По обеим магистралям бегали еще трамваи, обе были вымощены торцами — шестигранными просмоленными чурками; торцовая мостовая мягко принимала удары копыт, не сопротивляясь буйному раздолью рвавшихся вперед коней и даже поощряя его, по ней особенно изящно и бесшумно катились экипажи — даже извозчичьи пролетки казались колясками, — но машинам на резиновых лапах решительно все равно, из чего сделана дорога, была бы ровной, и торцы, которые упрямо вспучивались после каждого ливня, заменили практичным асфальтом.
Со времени этой реконструкции пролетело почти полвека, но странное дело: стоит мне подумать о городе, извлеченном, выманенном из толщи болот могучим человеческим интеллектом, и перед моим мысленным взором неизбежно возникает мощенная торцами бесконечная набережная.
Вдоль прижавшихся к земле — нет, почему же к земле, к воде, конечно же, к воде! — дворцов, окутанных вуалями северных, неярких тонов, неслышно рысят всадники в шитых золотом мундирах; «тяжелозвонкое скаканье» безвозвратно ушло в прошлое, и спит вечно беспокойным сном в Петропавловском соборе воспетый Пушкиным герой — титан и недруг, — один из немногих смертных, грандиозной мечте которого суждено было осуществиться…
Неслышно рысят всадники… Вымуштрованные кони идут, конечно, сами, а седоки не в силах оторвать взор от бастионов крепости, от шпиля — за рекой, напротив. Какие редкостные пропорции, какое совершенство! Что с того, что в данный момент это тюрьма, олицетворяющая немощь российского деспотизма, — всадников не удивишь, таких примеров история знает сколько угодно, а ведь никому не известно еще, что скажут завтра.
Неслышно рысят всадники… Что им до узников, томящихся в равелинах — потомки, потомки вспомнят; неповторимый силуэт, очарование которого удваивается, утраивается гладью реки — ширина ее здесь словно бы высчитана до метра, — будит умиротворение…
Утверждая гармонию, будто бы существующую в мире, высокое искусство мгновенно приводит в равновесие мятежные эмоции смертных.
Мы перебрались на Невский, на угол аккуратной, ровненькой, но какой-то невразумительной, худосочной улицы, и заняли две комнаты в огромном коммунальном жилье, вытянутом по фасаду вдоль прославленного проспекта в виде внушительного «Г»: у самого основания буквы располагался парадный вход в квартиру, в конце перекладины ютились кухня и черный ход.
Мы перебрались на Невский, и я осваивал двор.
Это был обычный городской колодец.

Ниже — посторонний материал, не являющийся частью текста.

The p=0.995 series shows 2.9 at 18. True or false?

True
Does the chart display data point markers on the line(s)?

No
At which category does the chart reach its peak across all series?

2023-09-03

Незвонкая, слегка угрюмая тишина его изредка нарушалась подводами, привозившими разные разности в угловое «заведение» — позднее, уже на моей памяти, здесь откроется первый в городе кафетерий, штука сногсшибательная, по тогдашним масштабам, с неслыханным у нас дотоле самообслуживанием.

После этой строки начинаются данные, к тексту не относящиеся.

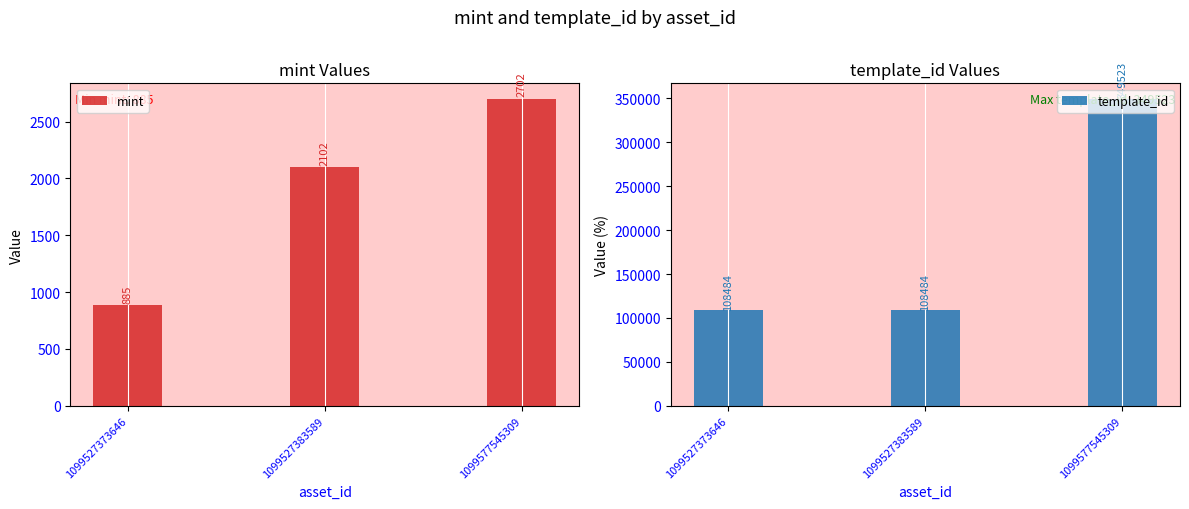

What is the greatest value displayed?

349523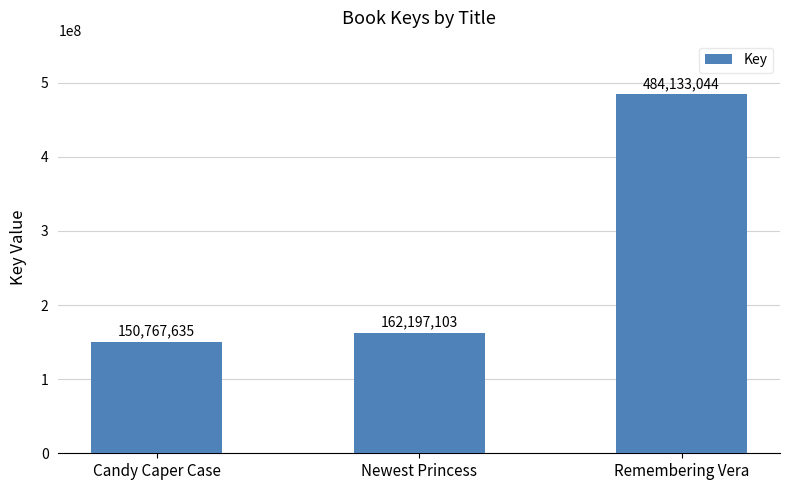

Rank the categories by value from lowest to highest.

Candy Caper Case, Newest Princess, Remembering Vera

Я осваивал двор — то есть мрачно прыгал с булыжника на булыжник. Других детей поблизости не наблюдалось, да и не знал я пока никого. Играть в одиночестве было смертельно скучно — стекла, стекла кругом… Я жаждал любого развлечения.
Но вот послышалось «Поберегись!», раздался грохот колес, и в арке ворот показалась очередная подвода, запряженная крепенькой, очень симпатичной пегой лошадью; на подводе громоздились огромные фанерные кубы.

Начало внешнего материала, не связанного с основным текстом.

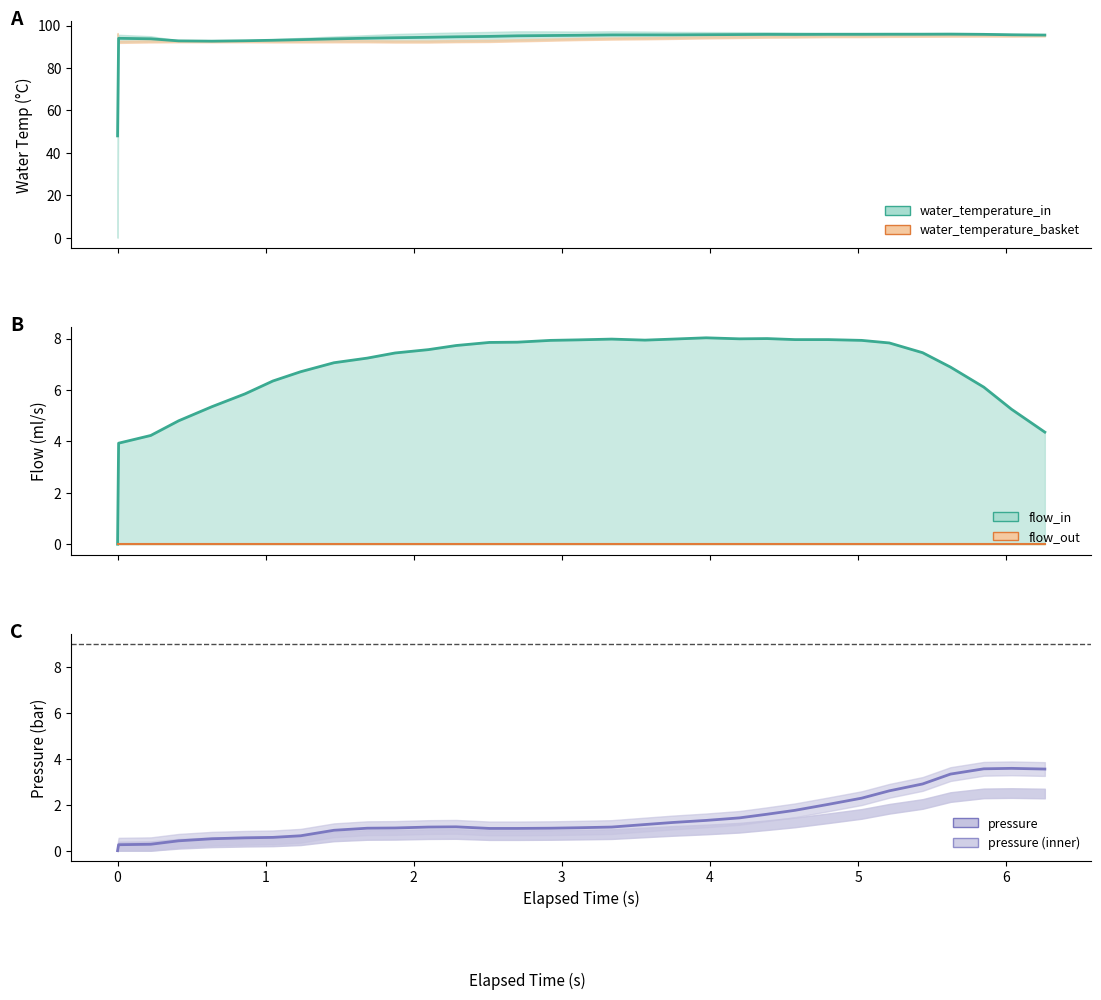

What is the total value across all series at pressure?

98.2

Возчик лихо подвернул к заднему входу в «заведение», пропел неизменное «Тпру-у-у!» — и скрылся за дверью.
Мы с конягой остались одни.
Лишь недавно вернувшись из поездки в деревню, я считал всех лошадей друзьями; не медля ни секунды, я отправился знакомиться.
Беседой с лошадкой и закончился бы, вероятно, этот эпизод, если бы, пробираясь между телегой и стеной дома, я не заметил вдруг, что из трещины, образовавшейся возле рейчатой грани одного из кубов, торчит что-то яркое.
Популярную в те годы карамель в бумажной обертке я распознал мгновенно.
И — замер на месте. Мысли мои тоже потеряли, казалось, способность двигаться; привычно журчавший ручеек неимоверно быстро застывал, образуя студенистую, клейкую массу.
Совершенно не контролируя свои действия — тем более не управляя ими, — я приблизился к подводе вплотную и сунул в щель ящика палец. Лошадь была забыта.
Жили мы трудно, я не был избалован ни капельки, и конфета сама по себе представляла для меня бесспорную ценность.
Но дело было не только в желании полакомиться. Просто вещь, попавшая в поле моего зрения, оказавшаяся досягаемой и не охраняемая никем, была и моей вещью.
Ничьей, а потому и моей тоже.
Настойчиво работая пальцем, я без труда развернул карамельку в нужном направлении — вдоль щели. Я ощущал уже ее вкус, прекрасно мне знакомый.